TEMPO.CO, Jakarta - Deputi Gubernur Bank Indonesia (BI) Hendar menyebutkan pencetakan uang rupiah dilengkapi dengan teknik pengaman dimaksudkan agar tidak mudah ditiru atau disebut rectoverso. Hal itu ia sampaikan usai melakukan pengenalan uang rupiah tahun emisi 2016 pada pedagang di Pasar Atas Kota Bukittinggi, Sumatera Barat, Minggu, 25 Desember 2016.
Dengan teknik rectoverso tersebut, ada bagian gambar dari uang yang bila dilihat dari satu sisi akan tampak tidak beraturan namun bila diterawang akan memunculkan gambar yang jelas dan utuh. Untuk uang rupiah baru tahun emisi 2016 memunculkan lambang BI. "Jadi kalau ada yang mengatakan mirip lambang tertentu, itu tidak benar. Semua unsur yang ada di uang rupiah dimaksudkan untuk kepentingan pengamanan uang agar tidak mudah dipalsukan," ujarnya.
Baca: Uang Rupiah Baru Dilengkapi Kode Khusus untuk Tunanetra
Ia menyebutkan teknik rectoverso telah diterapkan di uang rupiah sejak 1993 sementara logo Bank Indonesia dipakai dalam teknik itu sejak 2001. Pencetakan uang rupiah dilakukan melalui kontrol ketat dan pencetakan hanya dilakukan oleh Perusahaan Umum Percetakan Uang Republik Indonesia (Peruri).
"Pencetakan uang oleh Peruri berada di bawah kontrol ketat BI. BI sendiri berada di dalam kontrol ketat Badan Pemeriksa Keuangan (BPK). Artinya desain, jumlah dan nominal uang pengamanannya dari BI," katanya. Bahkan, ia melanjutkan bila terjadi gagal cetak Peruri berkewajiban mengembalikan uang tersebut pada BI untuk dimusnahkan.

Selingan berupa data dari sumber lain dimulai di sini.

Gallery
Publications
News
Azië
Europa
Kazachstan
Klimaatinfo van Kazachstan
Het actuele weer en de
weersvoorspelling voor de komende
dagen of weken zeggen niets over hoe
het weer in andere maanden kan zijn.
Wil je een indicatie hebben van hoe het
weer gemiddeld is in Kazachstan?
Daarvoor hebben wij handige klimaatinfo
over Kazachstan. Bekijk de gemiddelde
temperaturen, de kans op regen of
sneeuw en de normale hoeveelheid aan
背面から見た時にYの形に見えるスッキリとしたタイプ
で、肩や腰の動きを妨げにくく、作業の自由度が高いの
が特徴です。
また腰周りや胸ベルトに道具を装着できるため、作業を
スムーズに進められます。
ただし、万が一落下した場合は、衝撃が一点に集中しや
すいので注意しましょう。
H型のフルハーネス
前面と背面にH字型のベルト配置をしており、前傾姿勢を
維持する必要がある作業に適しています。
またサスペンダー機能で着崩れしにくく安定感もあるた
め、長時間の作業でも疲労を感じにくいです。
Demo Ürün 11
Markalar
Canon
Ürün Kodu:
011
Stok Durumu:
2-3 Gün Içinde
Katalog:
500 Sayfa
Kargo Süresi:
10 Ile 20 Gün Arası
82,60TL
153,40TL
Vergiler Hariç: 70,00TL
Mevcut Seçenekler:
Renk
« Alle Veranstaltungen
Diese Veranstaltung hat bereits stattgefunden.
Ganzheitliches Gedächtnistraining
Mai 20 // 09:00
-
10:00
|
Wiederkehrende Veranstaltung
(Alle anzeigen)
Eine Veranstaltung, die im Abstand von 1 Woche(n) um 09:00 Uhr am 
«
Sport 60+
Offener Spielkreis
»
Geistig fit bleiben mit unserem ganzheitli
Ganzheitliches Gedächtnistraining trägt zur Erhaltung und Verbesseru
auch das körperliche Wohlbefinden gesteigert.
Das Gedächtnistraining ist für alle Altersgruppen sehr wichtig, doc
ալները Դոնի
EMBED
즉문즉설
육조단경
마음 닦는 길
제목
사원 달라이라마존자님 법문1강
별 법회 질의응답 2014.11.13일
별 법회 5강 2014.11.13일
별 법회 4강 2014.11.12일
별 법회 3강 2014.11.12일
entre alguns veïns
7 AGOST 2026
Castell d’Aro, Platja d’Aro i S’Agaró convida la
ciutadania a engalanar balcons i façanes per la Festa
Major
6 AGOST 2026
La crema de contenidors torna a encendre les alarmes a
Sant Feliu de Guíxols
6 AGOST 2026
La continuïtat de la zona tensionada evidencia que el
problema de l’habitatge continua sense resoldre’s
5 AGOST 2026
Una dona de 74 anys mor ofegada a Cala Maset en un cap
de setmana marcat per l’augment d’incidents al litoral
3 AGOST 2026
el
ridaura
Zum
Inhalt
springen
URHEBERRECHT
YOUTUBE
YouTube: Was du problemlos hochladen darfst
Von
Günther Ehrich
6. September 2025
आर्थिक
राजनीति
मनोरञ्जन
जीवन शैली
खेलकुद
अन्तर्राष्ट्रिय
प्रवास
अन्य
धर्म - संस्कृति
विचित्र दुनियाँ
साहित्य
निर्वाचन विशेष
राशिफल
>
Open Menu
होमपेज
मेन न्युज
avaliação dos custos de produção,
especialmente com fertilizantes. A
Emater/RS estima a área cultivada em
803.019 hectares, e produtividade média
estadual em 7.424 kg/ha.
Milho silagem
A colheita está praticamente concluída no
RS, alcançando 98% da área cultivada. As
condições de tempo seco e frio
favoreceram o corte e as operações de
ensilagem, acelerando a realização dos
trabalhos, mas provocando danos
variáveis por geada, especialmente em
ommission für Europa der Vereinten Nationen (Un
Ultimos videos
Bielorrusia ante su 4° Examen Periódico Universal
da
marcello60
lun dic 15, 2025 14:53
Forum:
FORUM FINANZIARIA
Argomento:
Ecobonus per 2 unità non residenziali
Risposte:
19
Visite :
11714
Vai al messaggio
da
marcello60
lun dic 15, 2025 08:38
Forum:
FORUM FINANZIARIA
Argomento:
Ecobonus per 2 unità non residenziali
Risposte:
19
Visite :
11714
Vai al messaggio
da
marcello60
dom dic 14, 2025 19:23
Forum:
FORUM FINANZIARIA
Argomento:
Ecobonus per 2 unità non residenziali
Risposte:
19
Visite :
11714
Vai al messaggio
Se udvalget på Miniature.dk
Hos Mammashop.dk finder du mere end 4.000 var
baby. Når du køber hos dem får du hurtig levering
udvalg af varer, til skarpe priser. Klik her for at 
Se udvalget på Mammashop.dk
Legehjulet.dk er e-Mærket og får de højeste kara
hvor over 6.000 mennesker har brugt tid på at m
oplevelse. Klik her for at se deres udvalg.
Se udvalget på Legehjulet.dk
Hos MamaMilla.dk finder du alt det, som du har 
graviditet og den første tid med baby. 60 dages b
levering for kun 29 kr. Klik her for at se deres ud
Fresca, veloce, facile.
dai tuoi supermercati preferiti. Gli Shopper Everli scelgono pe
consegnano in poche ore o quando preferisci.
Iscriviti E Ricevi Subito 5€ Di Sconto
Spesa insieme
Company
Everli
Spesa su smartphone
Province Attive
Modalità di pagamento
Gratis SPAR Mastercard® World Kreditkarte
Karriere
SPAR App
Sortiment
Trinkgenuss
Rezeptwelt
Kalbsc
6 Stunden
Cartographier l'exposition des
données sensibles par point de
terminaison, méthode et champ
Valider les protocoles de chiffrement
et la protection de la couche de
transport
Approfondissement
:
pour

Baca: JK: Rupiah Baru Karya Bangsa Sendiri, Tak Mirip Yuan Cina
Bank Indonesia secara resmi menerbitkan sebelas pecahan uang rupiah tahun emisi 2016, terdiri atas uang kertas pecahan Rp 100 ribu, Rp 50 ribu, Rp 20 ribu, Rp 10 ribu, Rp 5.000, Rp 2.000, dan Rp 1.000 serta uang logam pecahan Rp 1.000, Rp 500, Rp 200, dan Rp 100. Meski telah resmi dikeluarkan, uang rupiah lama seperti emisi 2014 masih tetap berlaku hingga akhirnya ditetapkan untuk dicabut.